A lot of my clients are men and women who come to me for help in trying to cope with the green-eyed monster, jealousy. Intense fear, anxiety, and other troubling feelings take hold as they suspect that their partner is cheating on them, compelling them to do things like check their partner’s phone, hack into their email account, and constantly “check up” on them. These behaviors bother the other person to the point of breakup, or cause serious and material damage to the relationships that do survive. Making things even worse, if their significant other is actually cheating, they often find themselves choosing another cheater in their next relationship!
I had a brush with this myself when a former boyfriend hacked into my email and appeared to be deleting messages from other friends inviting me to social events. It took me a while to figure out what was going on, but when I did, I changed all my computer passwords, had new locks installed in my home, and called the police (who weren’t able to do anything, by the way). Needless to say, that relationship ended abruptly. When I confronted the boyfriend, he apologized profusely and admitted he felt compelled to do it out of his fear that I was cheating.
Having worked with both the victims and the perpetrators of these “investigative” activities, I understand the reasons behind it much better. Constantly doubting and checking up on someone else has elements of obsessive-compulsive behavior, and it comes from a place of deep pain. For this reason, it’s not as easy to resolve as you might think. Nearly all my clients with this problem have either been cheated on or been cheaters themselves. Frequently it’s both.

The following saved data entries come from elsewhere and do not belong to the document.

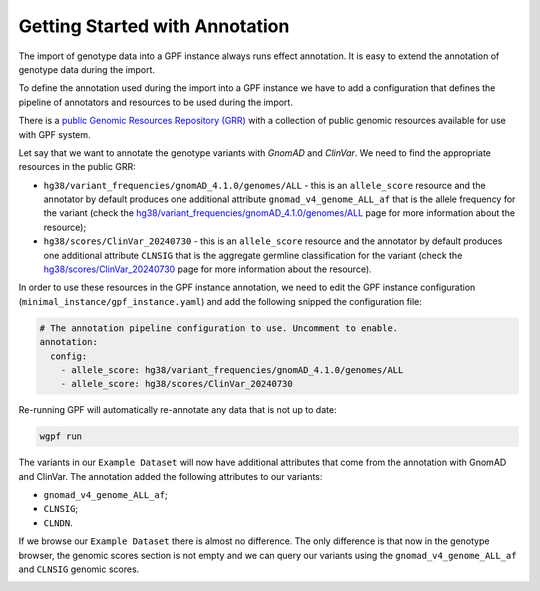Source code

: Getting Started with Annotation
###############################

The import of genotype data into a GPF instance always runs effect annotation.
It is easy to extend the annotation of genotype data during the import.

To define the annotation used during the import into a GPF instance we have to
add a configuration that defines the pipeline of annotators and resources
to be used during the import.

There is a `public Genomic Resources Repository (GRR)
<https://iossifovlab.com/distribution/public/genomic-resources-repository/>`_
with a collection of public genomic resources available for use with
GPF system.


Let say that we want to annotate the genotype variants with 
`GnomAD` and `ClinVar`. We need to find the appropriate resources in the 
public GRR:

* ``hg38/variant_frequencies/gnomAD_4.1.0/genomes/ALL`` - this is 
  an ``allele_score`` resource and the annotator by default
  produces one additional attribute ``gnomad_v4_genome_ALL_af`` that is the
  allele frequency for the variant (check the 
  `hg38/variant_frequencies/gnomAD_4.1.0/genomes/ALL <https://grr.iossifovlab.com/hg38/variant_frequencies/gnomAD_4.1.0/genomes/ALL/index.html>`_
  page for more information about the resource);

* ``hg38/scores/ClinVar_20240730`` - this is an ``allele_score`` 
  resource and the annotator by default produces one 
  additional attribute ``CLNSIG`` that is the aggregate germline classification
  for the variant (check the 
  `hg38/scores/ClinVar_20240730 <https://grr.iossifovlab.com/hg38/scores/ClinVar_20240730/index.html>`_
  page for more information about the resource).

In order to use these resources in the GPF instance annotation, we need to
edit the GPF instance configuration (``minimal_instance/gpf_instance.yaml``)
and add the following snipped the configuration file:

.. code-block:: yaml

    # The annotation pipeline configuration to use. Uncomment to enable.
    annotation:
      config:
        - allele_score: hg38/variant_frequencies/gnomAD_4.1.0/genomes/ALL
        - allele_score: hg38/scores/ClinVar_20240730

Re-running GPF will automatically re-annotate any data that is not up to date:

.. code-block:: bash
  
    wgpf run

The variants in our ``Example Dataset`` will now have additional attributes that
come from the annotation with GnomAD and ClinVar. The annotation 
added the following attributes to our variants:

- ``gnomad_v4_genome_ALL_af``;
- ``CLNSIG``;
- ``CLNDN``.

If we browse our ``Example Dataset`` there is almost no difference.
The only difference is that now in the
genotype browser, the genomic scores section is not empty and we can query
our variants using the ``gnomad_v4_genome_ALL_af`` and ``CLNSIG`` genomic scores.

.. image:: getting_started_files/example-dataset-genotype-browser-gnomics-scores.png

Truth is, the root of their pain is rarely about actually being cheated on—that’s just a symptom. The core issues include believing they are “less than,” not getting their needs met, and frequently feeling abandoned. Even if you could get yourself to stop checking your significant other’s phone, you would still need to get to the deeper causes of the behavior and work on healing your inner pain.
Whether you actually act it out on not, if you find yourself feeling compelled to check phones, look at emails, and/or stalk your partner, your relationship and all the ones that come after it are in serious trouble without some professional help.
How do you know the difference between obsessive checking and an intuitive feeling that your partner is actually cheating?
It can be difficult, to say the least, telling the difference between a compulsive urge and an intuition. It helps, though, if you stay in touch with your emotions and motivations. As I have said before, real, intuitive messages tend to feel more neutral, like a quiet voice in your head, a picture in your mind, or a gut feeling that something is off. An intuition to look at your partner’s phone is generally not normal behavior for you, not premeditated, and most of all, not something you feel like doing every 10 minutes! A number of clients who caught their partner cheating have told me that for “some reason,” they picked up the other person’s phone when it rang, having never done that before, and discovered the infidelity.
When our less rational, more obsessive side is involved, we are usually feeling unsettled, scared, or angry. Our thinking is directed to one thing, and one thing only—getting to the information about our partner that we absolutely MUST have.
Ultimately, if a man is actually cheating, he will always get caught eventually. Guys—with the possible exception of Don Draper from Mad Men—are just not that good at covering their tracks! Women are more careful, so checking their phone doesn’t usually provide any clues. The point is, since cheating will become evident at one point or another, there’s no need to check anyone’s phone on a regular basis.
If obsessive worry and/or jealousy regarding your partner is a common issue for you, it’s time to take a deeper look and work to heal the inner wound fueling that obsession. Start by asking yourself a couple key questions:
“Am I getting what I need from this relationship?”
If not, maybe you need to look at that. Ironically, people who really are getting their needs met often miss obvious cheating because they are happy. But if you are NOT happy, take a look inside yourself, apart from your relationship, to find out why.
“Do I have hurts from the past I haven’t dealt with?”
I can already tell you the answer is “yes,” because we all do. But if buried pain is causing you to feel excessively anxious and jealous, and to obsessively scrutinize your mate’s social contacts, you must resolve these old wounds if you ever want to create a happy, loving, and satisfying relationship with a good match.
Having said all this, sometimes it’s the sad truth that our significant other is really cheating, seemingly justifying our constant anxiety. Trust me on this, though…if your partner is cheating, it will never stay a secret for very long, so you don’t need to waste energy worrying about it. Shift your focus instead to making yourself happy. Then no matter what happens in life or with others, you’ll be able to handle it, and HANDLE IT WELL.